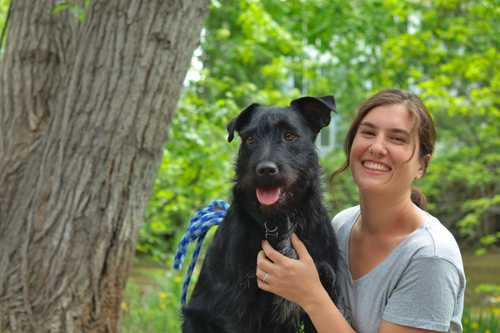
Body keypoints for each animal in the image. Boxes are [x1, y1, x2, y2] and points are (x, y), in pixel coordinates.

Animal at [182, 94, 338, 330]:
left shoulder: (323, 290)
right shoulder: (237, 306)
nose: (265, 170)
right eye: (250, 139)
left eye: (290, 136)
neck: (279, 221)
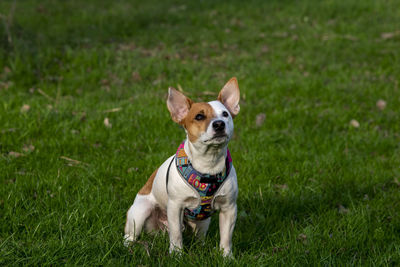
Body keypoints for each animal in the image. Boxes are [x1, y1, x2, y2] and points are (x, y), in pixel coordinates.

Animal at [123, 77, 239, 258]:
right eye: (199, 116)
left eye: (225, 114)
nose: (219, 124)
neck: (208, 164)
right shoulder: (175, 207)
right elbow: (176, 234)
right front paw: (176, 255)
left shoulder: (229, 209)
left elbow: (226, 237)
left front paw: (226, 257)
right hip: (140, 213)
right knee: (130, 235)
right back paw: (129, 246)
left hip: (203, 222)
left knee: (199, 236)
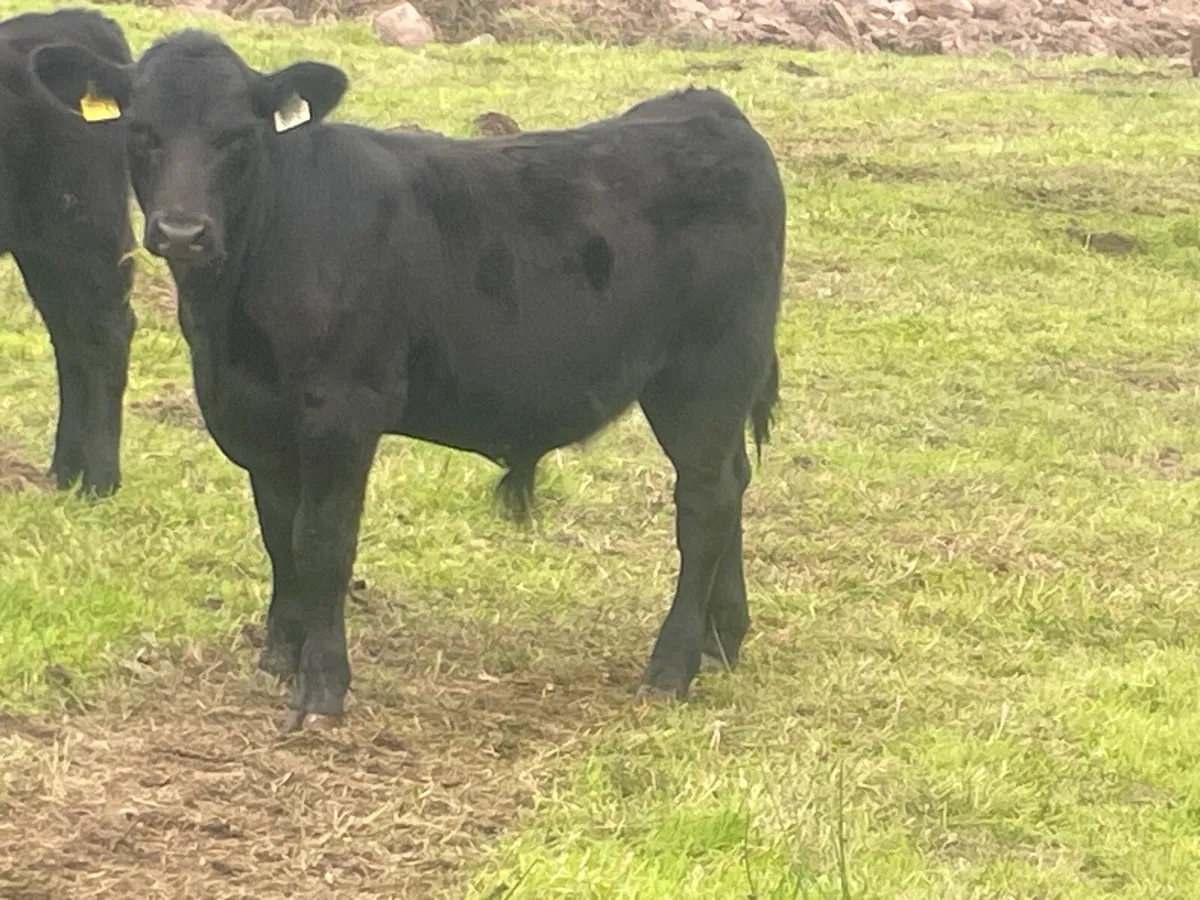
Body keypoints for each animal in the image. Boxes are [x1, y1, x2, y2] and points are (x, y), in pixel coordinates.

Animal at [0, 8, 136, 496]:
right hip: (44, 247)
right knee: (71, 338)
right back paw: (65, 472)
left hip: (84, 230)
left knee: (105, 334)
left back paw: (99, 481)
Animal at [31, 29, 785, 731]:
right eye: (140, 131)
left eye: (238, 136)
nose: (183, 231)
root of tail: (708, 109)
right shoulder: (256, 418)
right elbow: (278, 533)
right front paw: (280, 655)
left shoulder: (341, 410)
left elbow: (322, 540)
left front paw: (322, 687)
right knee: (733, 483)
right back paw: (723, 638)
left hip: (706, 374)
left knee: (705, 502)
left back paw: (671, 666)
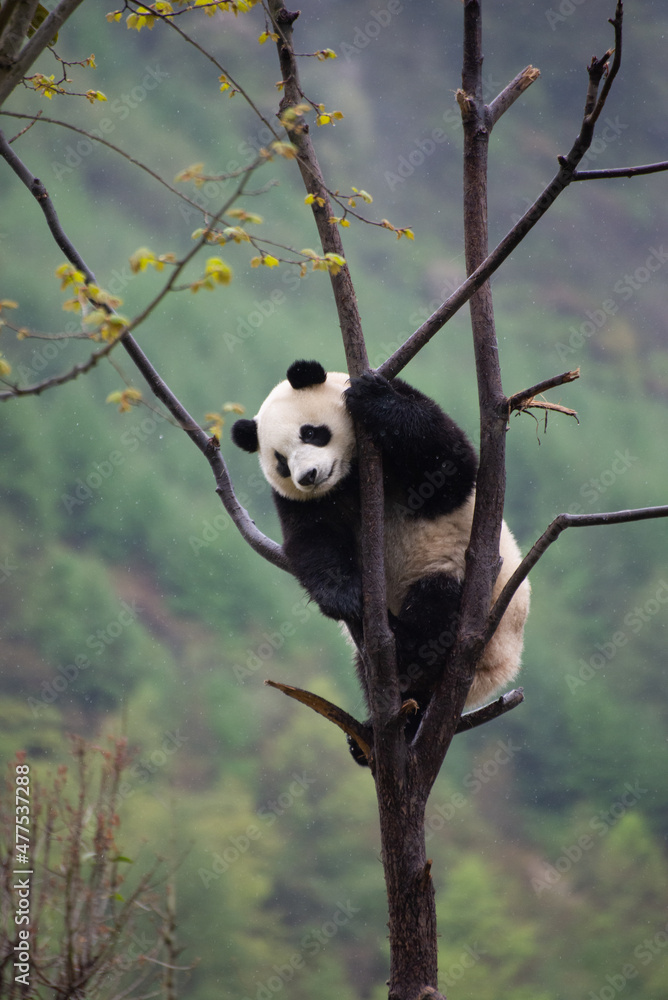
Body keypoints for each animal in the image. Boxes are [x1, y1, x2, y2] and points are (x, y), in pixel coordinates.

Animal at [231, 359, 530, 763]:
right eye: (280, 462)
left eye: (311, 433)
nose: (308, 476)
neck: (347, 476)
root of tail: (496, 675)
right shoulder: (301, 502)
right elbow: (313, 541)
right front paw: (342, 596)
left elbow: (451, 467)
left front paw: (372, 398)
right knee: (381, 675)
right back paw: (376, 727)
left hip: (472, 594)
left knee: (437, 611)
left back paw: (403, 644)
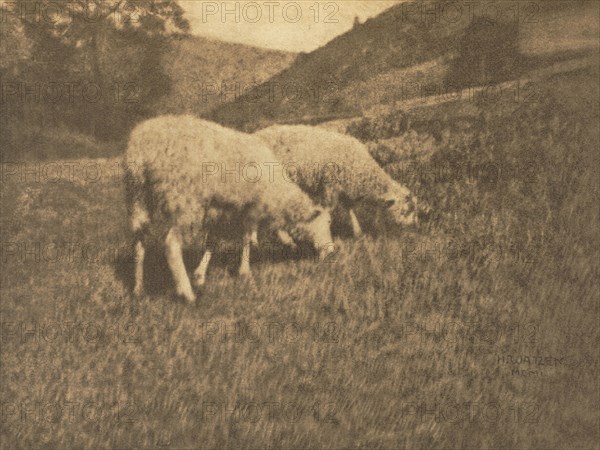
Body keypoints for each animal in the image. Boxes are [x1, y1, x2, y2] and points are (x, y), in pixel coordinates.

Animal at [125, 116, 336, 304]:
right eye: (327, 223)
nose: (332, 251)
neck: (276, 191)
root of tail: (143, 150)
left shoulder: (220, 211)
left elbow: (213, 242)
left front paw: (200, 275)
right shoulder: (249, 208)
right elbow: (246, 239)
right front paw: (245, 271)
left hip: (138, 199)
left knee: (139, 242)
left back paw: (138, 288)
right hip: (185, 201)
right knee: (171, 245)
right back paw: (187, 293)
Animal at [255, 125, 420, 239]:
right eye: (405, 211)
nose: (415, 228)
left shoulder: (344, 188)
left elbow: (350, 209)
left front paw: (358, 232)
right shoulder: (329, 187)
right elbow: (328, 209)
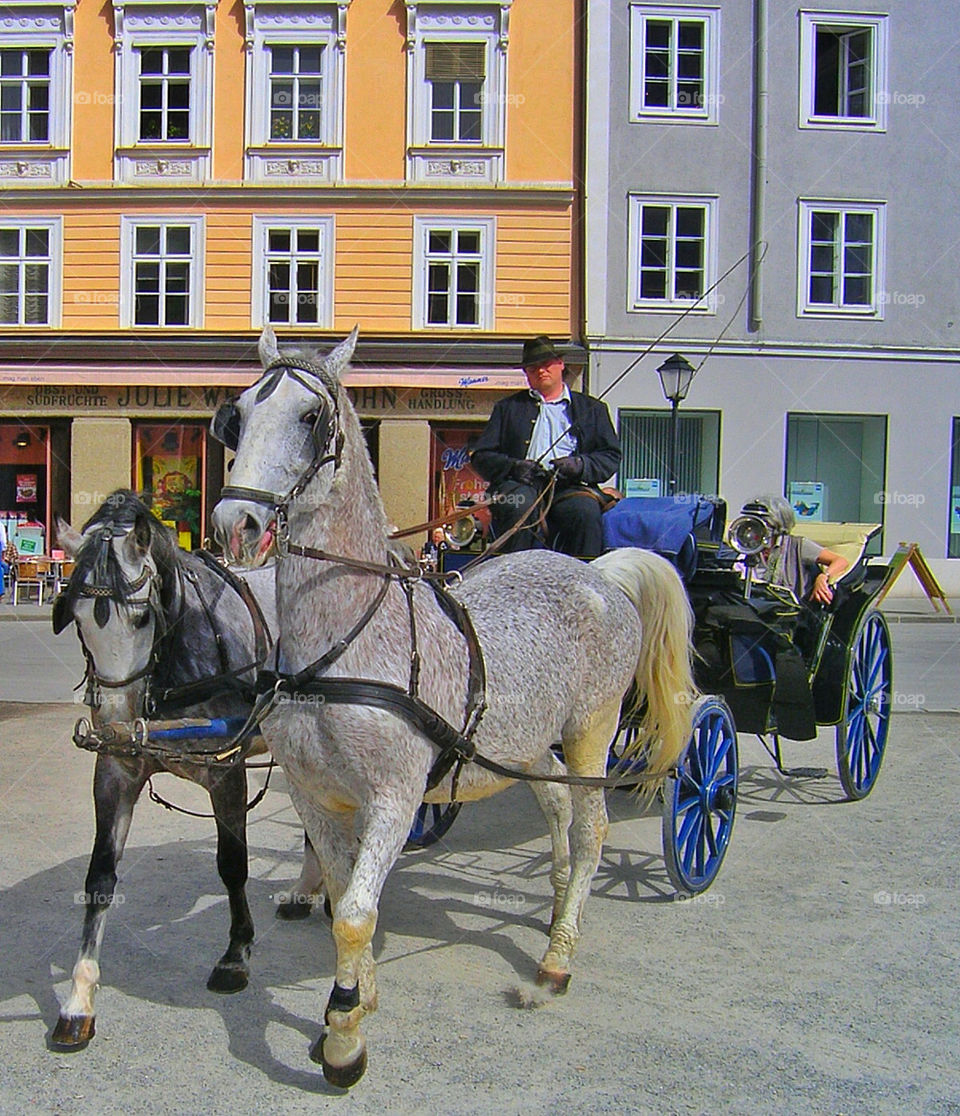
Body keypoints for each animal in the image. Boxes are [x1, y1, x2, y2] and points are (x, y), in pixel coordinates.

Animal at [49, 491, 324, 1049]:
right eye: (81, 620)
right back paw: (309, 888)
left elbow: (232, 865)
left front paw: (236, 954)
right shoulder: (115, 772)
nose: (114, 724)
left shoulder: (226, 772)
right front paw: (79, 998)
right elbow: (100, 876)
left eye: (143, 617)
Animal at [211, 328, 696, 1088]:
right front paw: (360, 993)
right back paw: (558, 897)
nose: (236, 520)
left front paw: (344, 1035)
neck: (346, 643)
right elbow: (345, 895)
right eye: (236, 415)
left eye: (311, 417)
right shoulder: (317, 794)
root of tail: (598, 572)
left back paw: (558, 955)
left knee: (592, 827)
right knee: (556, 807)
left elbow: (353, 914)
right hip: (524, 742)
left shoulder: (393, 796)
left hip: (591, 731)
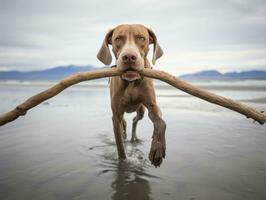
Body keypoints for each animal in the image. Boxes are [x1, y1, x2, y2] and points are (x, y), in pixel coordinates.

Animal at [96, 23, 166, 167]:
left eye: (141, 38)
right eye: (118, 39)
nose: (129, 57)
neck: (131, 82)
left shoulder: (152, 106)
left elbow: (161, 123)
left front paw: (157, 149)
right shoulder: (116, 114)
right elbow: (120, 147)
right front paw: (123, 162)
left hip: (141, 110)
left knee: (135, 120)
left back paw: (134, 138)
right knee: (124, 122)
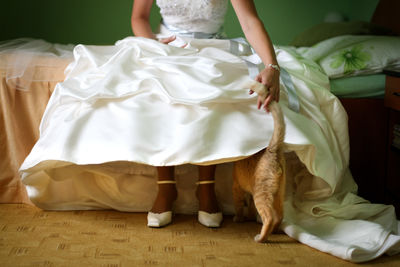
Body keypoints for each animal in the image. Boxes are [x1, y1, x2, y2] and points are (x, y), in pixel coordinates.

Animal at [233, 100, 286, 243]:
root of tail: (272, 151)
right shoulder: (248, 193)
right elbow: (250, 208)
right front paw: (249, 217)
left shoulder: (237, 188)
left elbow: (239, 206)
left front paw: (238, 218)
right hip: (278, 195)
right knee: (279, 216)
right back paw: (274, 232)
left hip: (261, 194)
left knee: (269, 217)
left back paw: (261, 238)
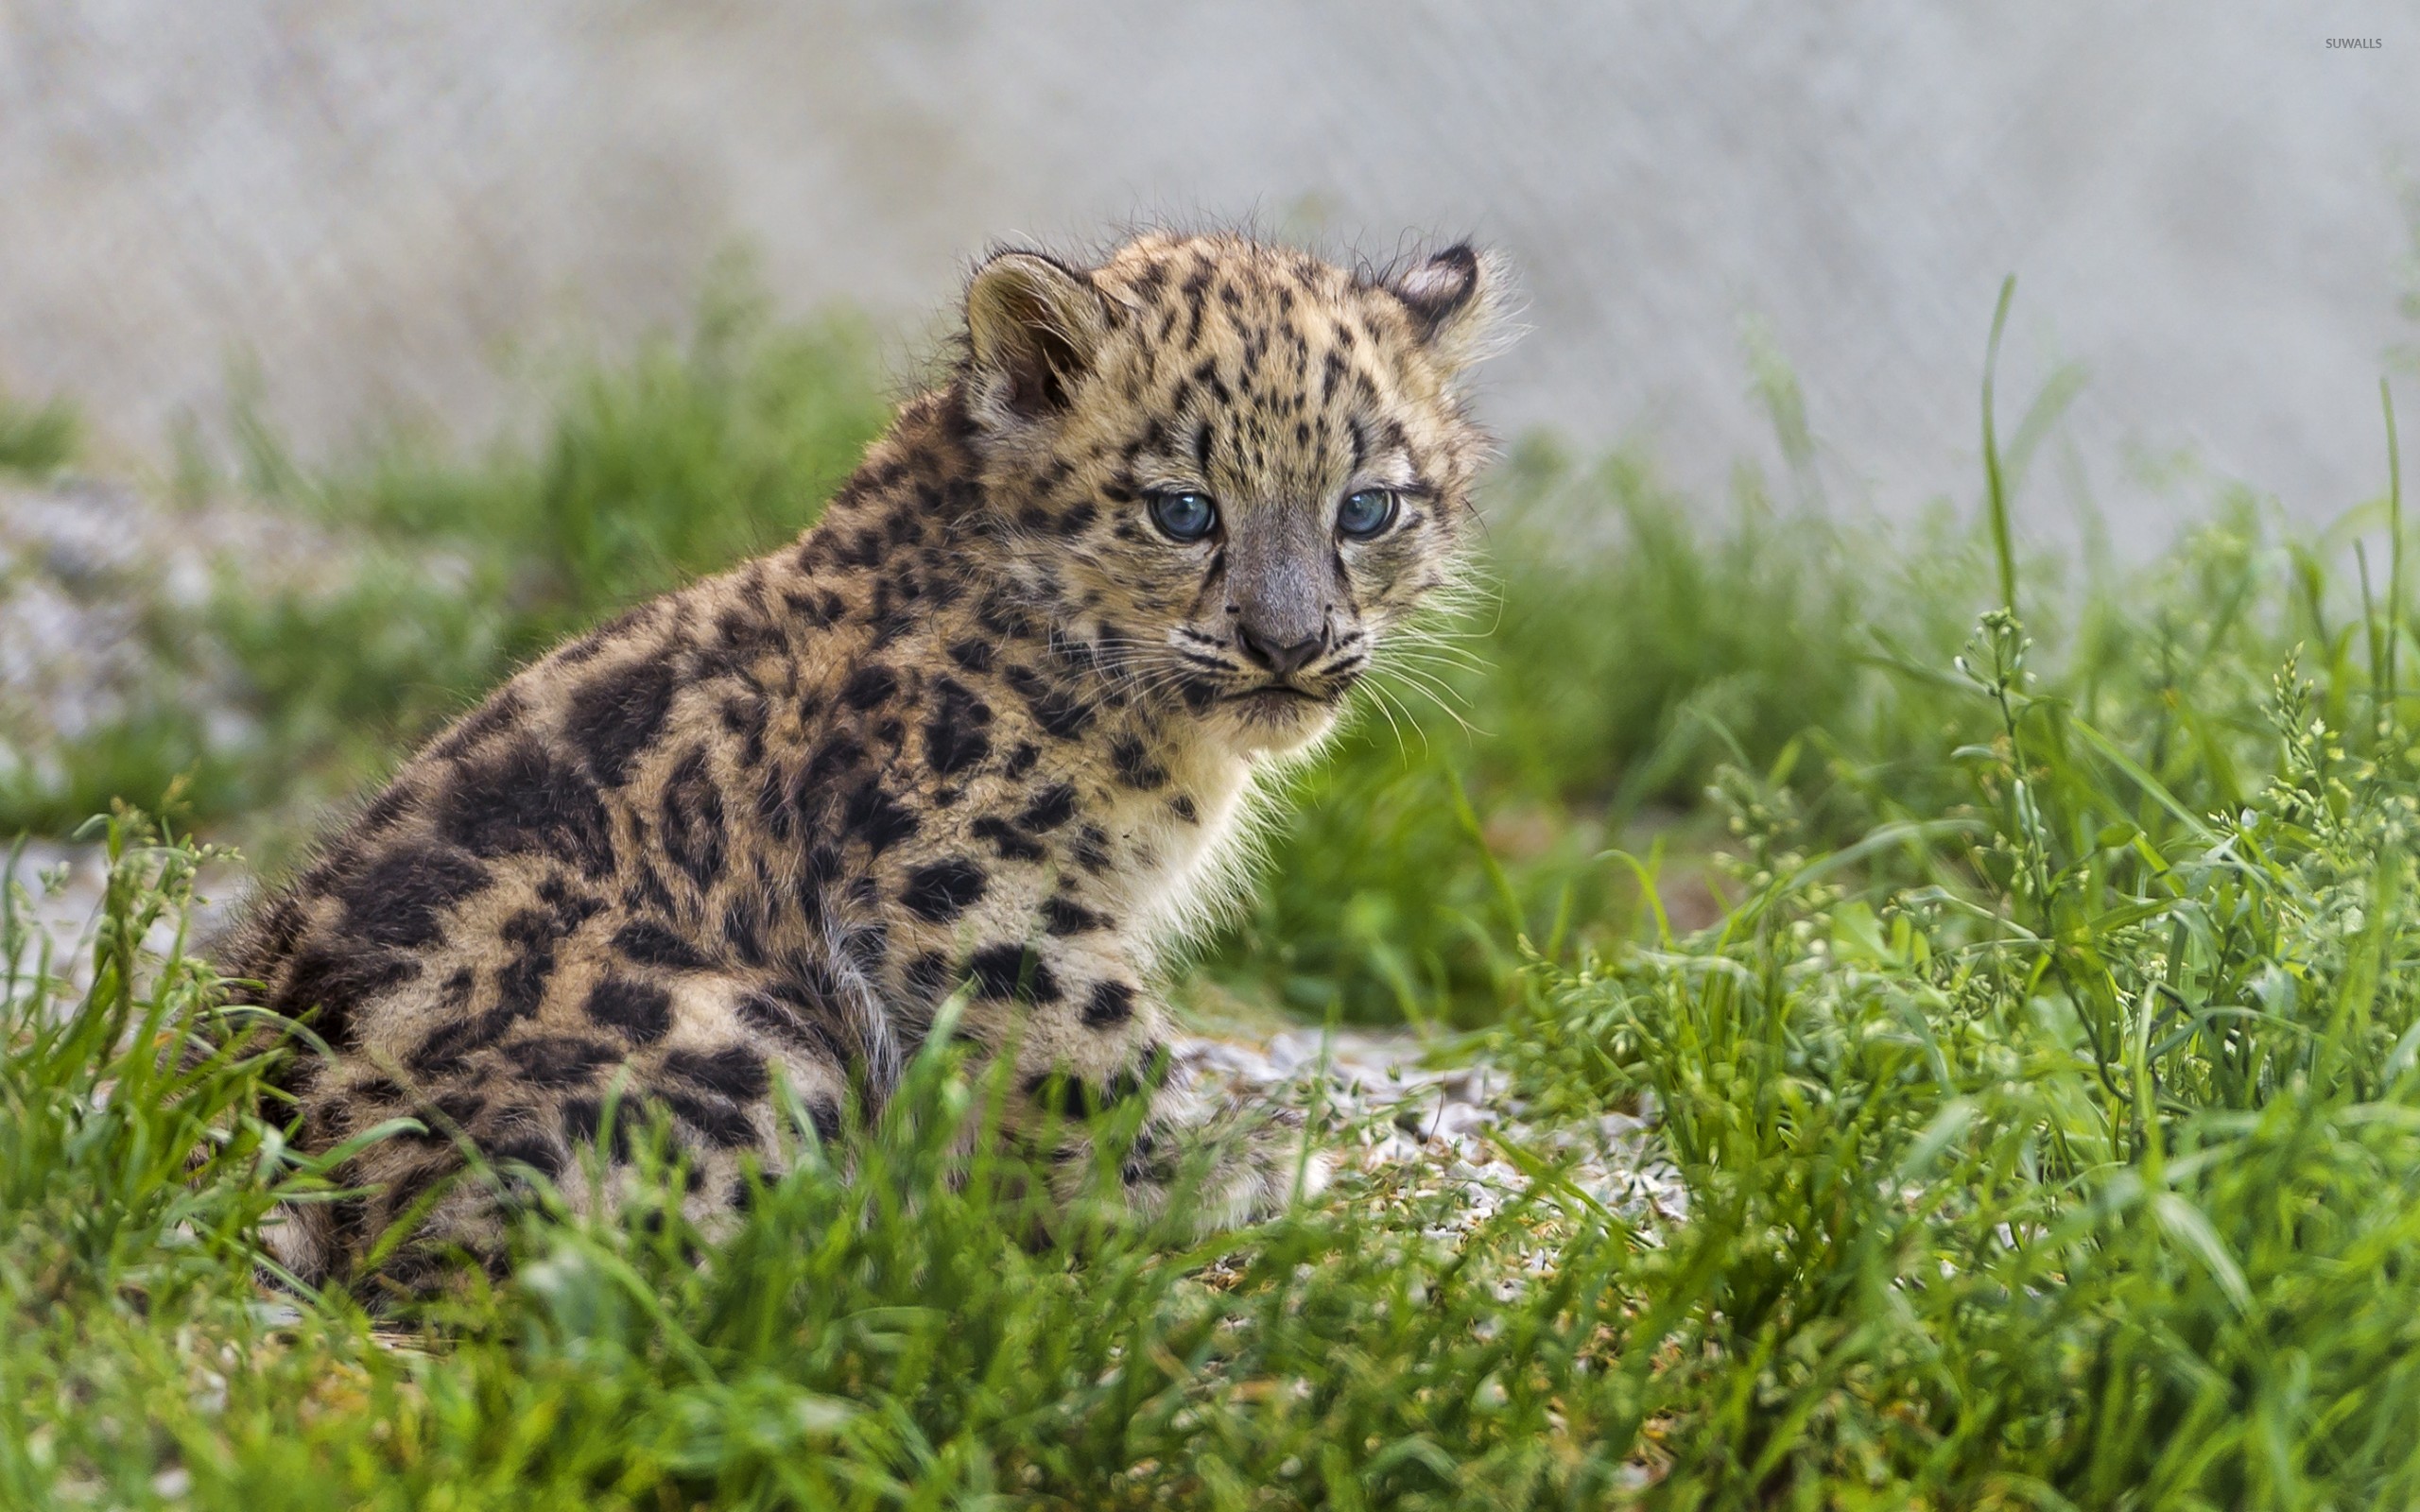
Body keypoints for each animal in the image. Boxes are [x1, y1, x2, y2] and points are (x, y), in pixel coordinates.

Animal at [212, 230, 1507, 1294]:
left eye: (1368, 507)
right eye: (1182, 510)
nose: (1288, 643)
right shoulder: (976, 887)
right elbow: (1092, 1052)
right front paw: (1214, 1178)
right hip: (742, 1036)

Exercise aim
Would you show all lines of the material above that contain the word "nose"?

Response
nose: (265, 170)
nose: (219, 124)
nose: (183, 231)
nose: (308, 476)
nose: (332, 251)
nose: (415, 228)
nose: (114, 724)
nose: (236, 520)
nose: (129, 57)
nose: (1288, 643)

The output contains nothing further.